6 In United States v. Bornstein, 423 U.S. 303 (1976), this Court stated that, in construing the FCA provisions governing civil liability, it was "actually construing the provisions of a criminal statute." Id. at 313 n.8 (quoting United States v. McNinch, 356 U.S. 595, 598 (1958)). That statement was correct in 1976, but it is no longer an accurate characterization of the relationship between the applicable civil and criminal false claims provisions. As the Court explained in Bornstein, the civil provisions of the False Claims Act in effect at that time relied on a repealed criminal provision for specification of the acts giving rise to civil liability. 423 U.S. at 307 n.1. The current civil provisions of the False Claims Act, however, are entirely self-contained, see 31 U.S.C. 3729 et seq., and are codified separately from the criminal prohibition contained in 18 U.S.C. 287.
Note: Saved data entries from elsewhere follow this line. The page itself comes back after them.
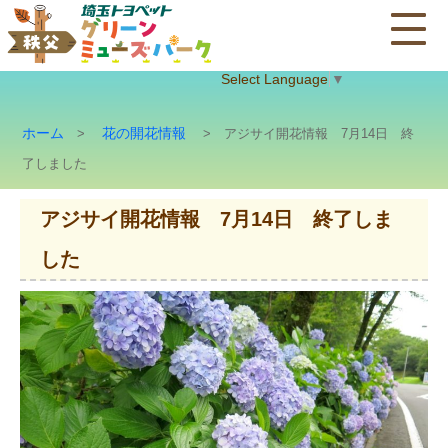
Select Language
▼
ホーム
花の開花情報
>
> アジサイ開花情報 7月14日 終
了しました
アジサイ開花情報 7月14日 終了しま
した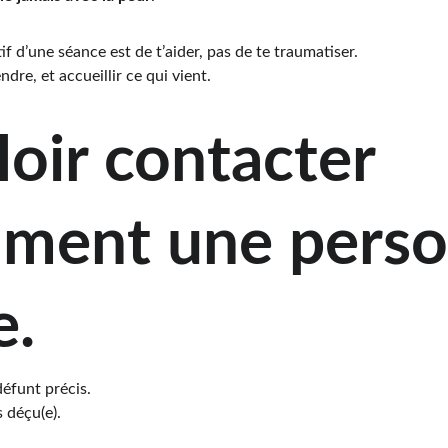
if d’une séance est de t’aider, pas de te traumatiser.
ndre, et accueillir ce qui vient.
loir contacter 
ument une perso
e.
éfunt précis.
s déçu(e).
7 The criminal cases on which petitioner relies (see Pet. 23) involved either the loss calculations used in applying the Sentencing Guidelines, or the determination whether restitution is owed, rather than the issue of damages in a civil False Claims Act case. Petitioner's reliance (see Pet. 21-22) on United States v. Cooperative Grain & Supply Co., 476 F.2d 47 (8th Cir. 1973), and Ab-Tech Construction, Inc. v. United States, 31 Fed. Cl. 429 (1994), aff'd, 57 F.3d 1084 (Fed. Cir. 1995), is also misplaced. The decision in Cooperative Grain predates the comprehensive changes Congress made to the False Claims Act in 1986. In any event, because the misrepresentation that Dr. Mackby was responsible for the relevant services caused the government to pay money to which Asher Clinic was not entitled, petitioner's proposed rule that "the government should only be allowed to recover damages that it has actually suffered as a result of a claim being submitted" (Pet. 21) would provide no basis for reducing or setting aside the damage award in this case. The court in Ab-Tech Construction held that the government was not entitled to damages because it "got essentially what it paid for." 31 Fed. Cl. at 434. Here, by contrast, the government paid for services performed by a physician or under his supervision, when in fact Dr. Mackby had no role in the provision of the services for which the Clinic sought and received Medicare funds.
8 The government's request for civil penalties was thus even more limited than its request for treble damages. The government sought and received treble damages for each of the 1459 claims "that exceeded Medicare's annual payment limit per beneficiary for PTIPs." Pet. App. 4-5.